▶ What to work on
The expected output is the complete data, reproduced exactly.

(Collection entries)
• • • •

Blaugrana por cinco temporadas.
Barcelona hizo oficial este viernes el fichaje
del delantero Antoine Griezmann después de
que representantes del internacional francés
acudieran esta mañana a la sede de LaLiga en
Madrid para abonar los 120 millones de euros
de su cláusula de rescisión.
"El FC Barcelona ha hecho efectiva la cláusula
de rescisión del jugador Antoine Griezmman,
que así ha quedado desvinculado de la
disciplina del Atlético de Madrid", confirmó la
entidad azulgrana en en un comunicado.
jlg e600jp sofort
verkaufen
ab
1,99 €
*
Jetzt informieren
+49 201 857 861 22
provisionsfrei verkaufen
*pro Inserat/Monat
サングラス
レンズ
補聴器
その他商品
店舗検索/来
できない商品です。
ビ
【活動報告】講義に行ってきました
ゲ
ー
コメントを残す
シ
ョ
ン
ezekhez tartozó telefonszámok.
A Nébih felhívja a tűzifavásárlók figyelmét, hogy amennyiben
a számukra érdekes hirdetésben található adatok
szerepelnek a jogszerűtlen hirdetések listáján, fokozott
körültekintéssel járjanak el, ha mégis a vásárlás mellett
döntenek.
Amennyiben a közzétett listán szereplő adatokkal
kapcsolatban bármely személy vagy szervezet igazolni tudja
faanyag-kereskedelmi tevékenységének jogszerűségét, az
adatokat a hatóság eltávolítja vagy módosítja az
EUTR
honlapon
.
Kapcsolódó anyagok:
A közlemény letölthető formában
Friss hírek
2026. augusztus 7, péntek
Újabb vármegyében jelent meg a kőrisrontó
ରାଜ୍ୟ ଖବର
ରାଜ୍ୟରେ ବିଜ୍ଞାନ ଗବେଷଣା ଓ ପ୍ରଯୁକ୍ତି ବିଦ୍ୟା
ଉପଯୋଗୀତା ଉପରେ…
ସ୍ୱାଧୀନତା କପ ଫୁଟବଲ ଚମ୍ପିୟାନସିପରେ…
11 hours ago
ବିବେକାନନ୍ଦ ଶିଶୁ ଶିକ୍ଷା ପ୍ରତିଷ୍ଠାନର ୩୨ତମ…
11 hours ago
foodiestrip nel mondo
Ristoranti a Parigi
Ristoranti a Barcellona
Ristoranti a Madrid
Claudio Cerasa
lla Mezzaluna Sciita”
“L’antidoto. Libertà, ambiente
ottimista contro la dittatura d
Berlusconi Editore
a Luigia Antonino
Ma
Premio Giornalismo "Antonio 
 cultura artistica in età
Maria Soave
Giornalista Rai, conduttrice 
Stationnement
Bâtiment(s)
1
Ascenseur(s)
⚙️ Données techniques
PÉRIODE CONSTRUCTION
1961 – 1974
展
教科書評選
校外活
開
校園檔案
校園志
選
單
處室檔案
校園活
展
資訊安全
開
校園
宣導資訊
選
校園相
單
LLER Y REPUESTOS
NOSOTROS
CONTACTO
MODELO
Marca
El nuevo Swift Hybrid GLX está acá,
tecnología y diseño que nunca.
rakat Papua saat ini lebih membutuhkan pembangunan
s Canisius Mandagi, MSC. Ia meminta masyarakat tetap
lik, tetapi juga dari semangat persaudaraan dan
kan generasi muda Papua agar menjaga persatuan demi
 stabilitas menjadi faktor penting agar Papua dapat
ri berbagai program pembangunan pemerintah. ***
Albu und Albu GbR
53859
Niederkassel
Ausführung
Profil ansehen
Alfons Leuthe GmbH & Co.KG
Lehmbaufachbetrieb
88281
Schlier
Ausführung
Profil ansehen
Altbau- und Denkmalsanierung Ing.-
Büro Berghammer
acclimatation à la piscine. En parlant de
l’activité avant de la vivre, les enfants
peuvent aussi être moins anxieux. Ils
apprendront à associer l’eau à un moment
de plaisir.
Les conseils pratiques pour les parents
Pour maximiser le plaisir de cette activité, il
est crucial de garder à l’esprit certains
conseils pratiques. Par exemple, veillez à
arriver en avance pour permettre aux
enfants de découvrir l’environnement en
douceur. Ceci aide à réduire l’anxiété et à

• • • •

▶ Task response
Blaugrana por cinco temporadas.
Barcelona hizo oficial este viernes el fichaje
del delantero Antoine Griezmann después de
que representantes del internacional francés
acudieran esta mañana a la sede de LaLiga en
Madrid para abonar los 120 millones de euros
de su cláusula de rescisión.
"El FC Barcelona ha hecho efectiva la cláusula
de rescisión del jugador Antoine Griezmman,
que así ha quedado desvinculado de la
disciplina del Atlético de Madrid", confirmó la
entidad azulgrana en en un comunicado.
jlg e600jp sofort
verkaufen
ab
1,99 €
*
Jetzt informieren
+49 201 857 861 22
provisionsfrei verkaufen
*pro Inserat/Monat
サングラス
レンズ
補聴器
その他商品
店舗検索/来
できない商品です。
ビ
【活動報告】講義に行ってきました
ゲ
ー
コメントを残す
シ
ョ
ン
ezekhez tartozó telefonszámok.
A Nébih felhívja a tűzifavásárlók figyelmét, hogy amennyiben
a számukra érdekes hirdetésben található adatok
szerepelnek a jogszerűtlen hirdetések listáján, fokozott
körültekintéssel járjanak el, ha mégis a vásárlás mellett
döntenek.
Amennyiben a közzétett listán szereplő adatokkal
kapcsolatban bármely személy vagy szervezet igazolni tudja
faanyag-kereskedelmi tevékenységének jogszerűségét, az
adatokat a hatóság eltávolítja vagy módosítja az
EUTR
honlapon
.
Kapcsolódó anyagok:
A közlemény letölthető formában
Friss hírek
2026. augusztus 7, péntek
Újabb vármegyében jelent meg a kőrisrontó
ରାଜ୍ୟ ଖବର
ରାଜ୍ୟରେ ବିଜ୍ଞାନ ଗବେଷଣା ଓ ପ୍ରଯୁକ୍ତି ବିଦ୍ୟା
ଉପଯୋଗୀତା ଉପରେ…
ସ୍ୱାଧୀନତା କପ ଫୁଟବଲ ଚମ୍ପିୟାନସିପରେ…
11 hours ago
ବିବେକାନନ୍ଦ ଶିଶୁ ଶିକ୍ଷା ପ୍ରତିଷ୍ଠାନର ୩୨ତମ…
11 hours ago
foodiestrip nel mondo
Ristoranti a Parigi
Ristoranti a Barcellona
Ristoranti a Madrid
Claudio Cerasa
lla Mezzaluna Sciita”
“L’antidoto. Libertà, ambiente
ottimista contro la dittatura d
Berlusconi Editore
a Luigia Antonino
Ma
Premio Giornalismo "Antonio 
 cultura artistica in età
Maria Soave
Giornalista Rai, conduttrice 
Stationnement
Bâtiment(s)
1
Ascenseur(s)
⚙️ Données techniques
PÉRIODE CONSTRUCTION
1961 – 1974
展
教科書評選
校外活
開
校園檔案
校園志
選
單
處室檔案
校園活
展
資訊安全
開
校園
宣導資訊
選
校園相
單
LLER Y REPUESTOS
NOSOTROS
CONTACTO
MODELO
Marca
El nuevo Swift Hybrid GLX está acá,
tecnología y diseño que nunca.
rakat Papua saat ini lebih membutuhkan pembangunan
s Canisius Mandagi, MSC. Ia meminta masyarakat tetap
lik, tetapi juga dari semangat persaudaraan dan
kan generasi muda Papua agar menjaga persatuan demi
 stabilitas menjadi faktor penting agar Papua dapat
ri berbagai program pembangunan pemerintah. ***
Albu und Albu GbR
53859
Niederkassel
Ausführung
Profil ansehen
Alfons Leuthe GmbH & Co.KG
Lehmbaufachbetrieb
88281
Schlier
Ausführung
Profil ansehen
Altbau- und Denkmalsanierung Ing.-
Büro Berghammer
acclimatation à la piscine. En parlant de
l’activité avant de la vivre, les enfants
peuvent aussi être moins anxieux. Ils
apprendront à associer l’eau à un moment
de plaisir.
Les conseils pratiques pour les parents
Pour maximiser le plaisir de cette activité, il
est crucial de garder à l’esprit certains
conseils pratiques. Par exemple, veillez à
arriver en avance pour permettre aux
enfants de découvrir l’environnement en
douceur. Ceci aide à réduire l’anxiété et à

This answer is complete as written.